▶ _Action item_
Restate all data exactly. No images.

▶ _Supplied information_
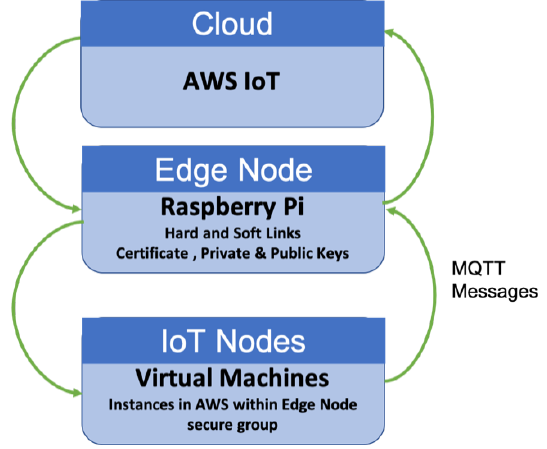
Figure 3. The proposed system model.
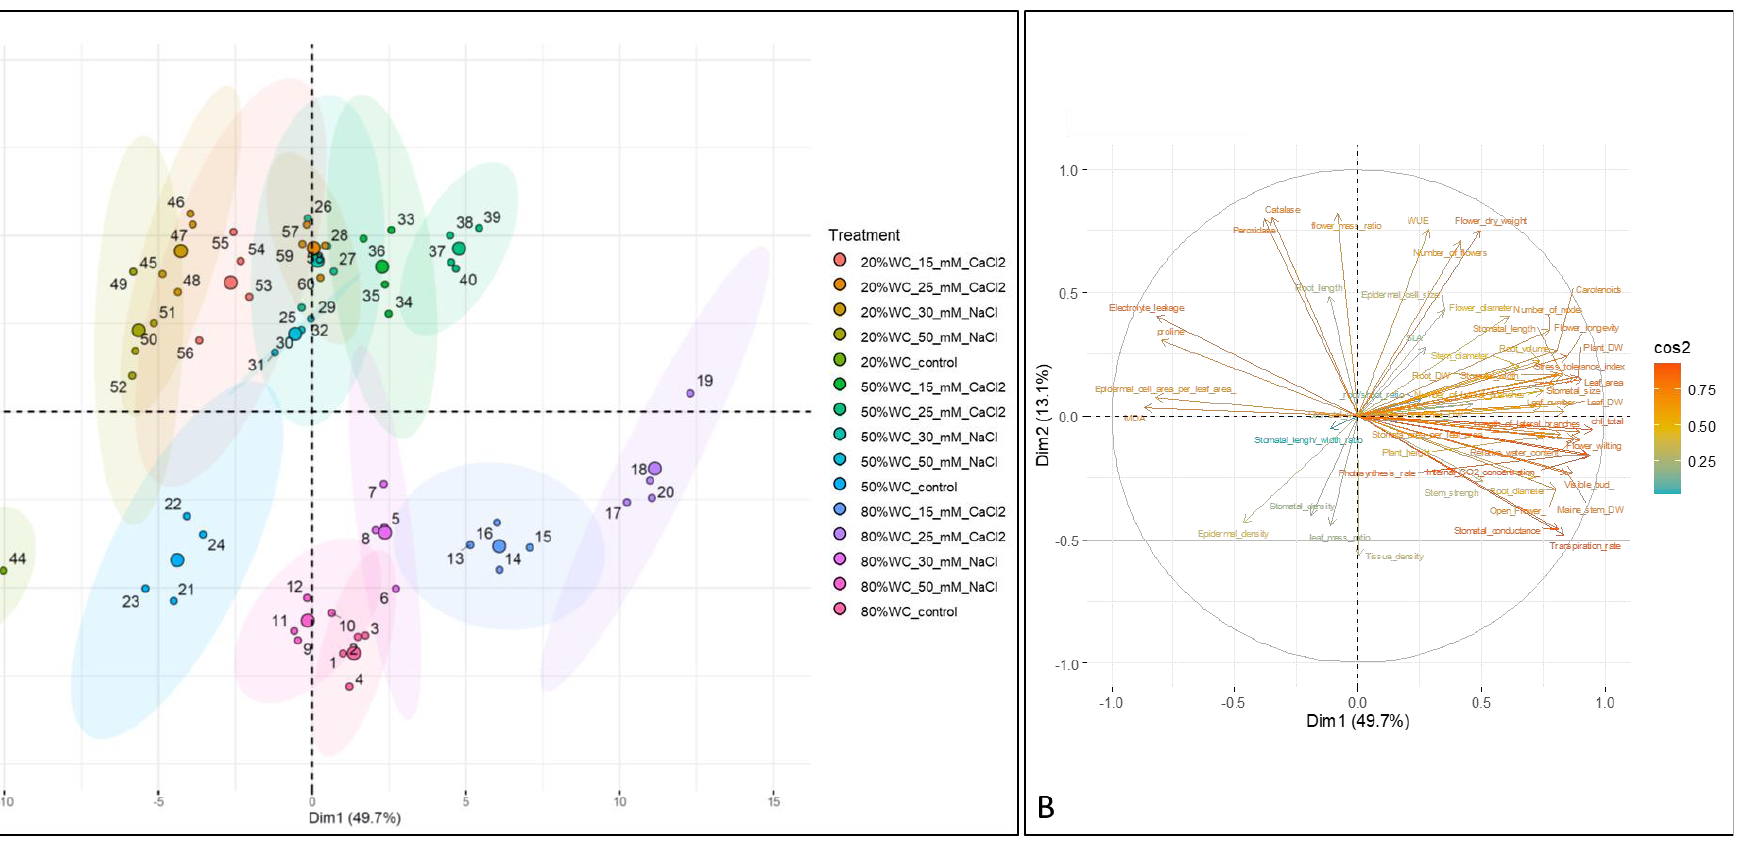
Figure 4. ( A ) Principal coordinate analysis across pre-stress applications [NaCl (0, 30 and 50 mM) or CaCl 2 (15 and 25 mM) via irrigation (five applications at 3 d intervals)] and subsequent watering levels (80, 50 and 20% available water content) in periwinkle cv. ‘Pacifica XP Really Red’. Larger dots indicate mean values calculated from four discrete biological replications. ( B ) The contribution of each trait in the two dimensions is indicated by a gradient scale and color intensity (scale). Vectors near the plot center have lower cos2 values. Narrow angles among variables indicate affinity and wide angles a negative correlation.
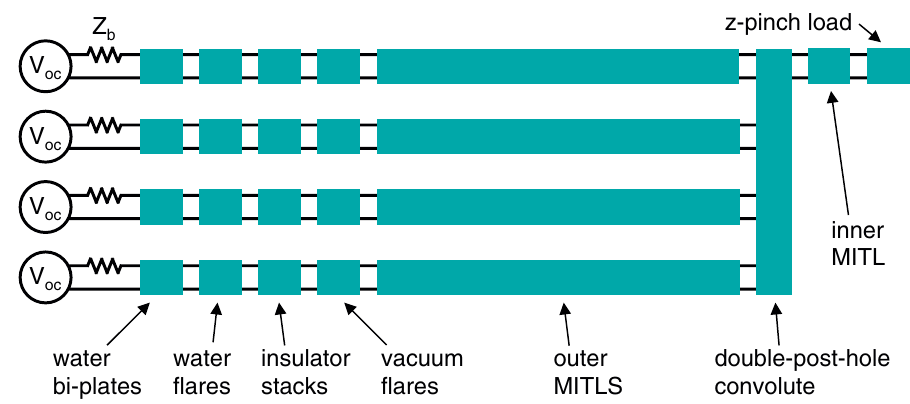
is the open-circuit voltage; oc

▶ _Your solution_
Figure 3. The proposed system model.
Figure 4. ( A ) Principal coordinate analysis across pre-stress applications [NaCl (0, 30 and 50 mM) or CaCl 2 (15 and 25 mM) via irrigation (five applications at 3 d intervals)] and subsequent watering levels (80, 50 and 20% available water content) in periwinkle cv. ‘Pacifica XP Really Red’. Larger dots indicate mean values calculated from four discrete biological replications. ( B ) The contribution of each trait in the two dimensions is indicated by a gradient scale and color intensity (scale). Vectors near the plot center have lower cos2 values. Narrow angles among variables indicate affinity and wide angles a negative correlation.
is the open-circuit voltage; oc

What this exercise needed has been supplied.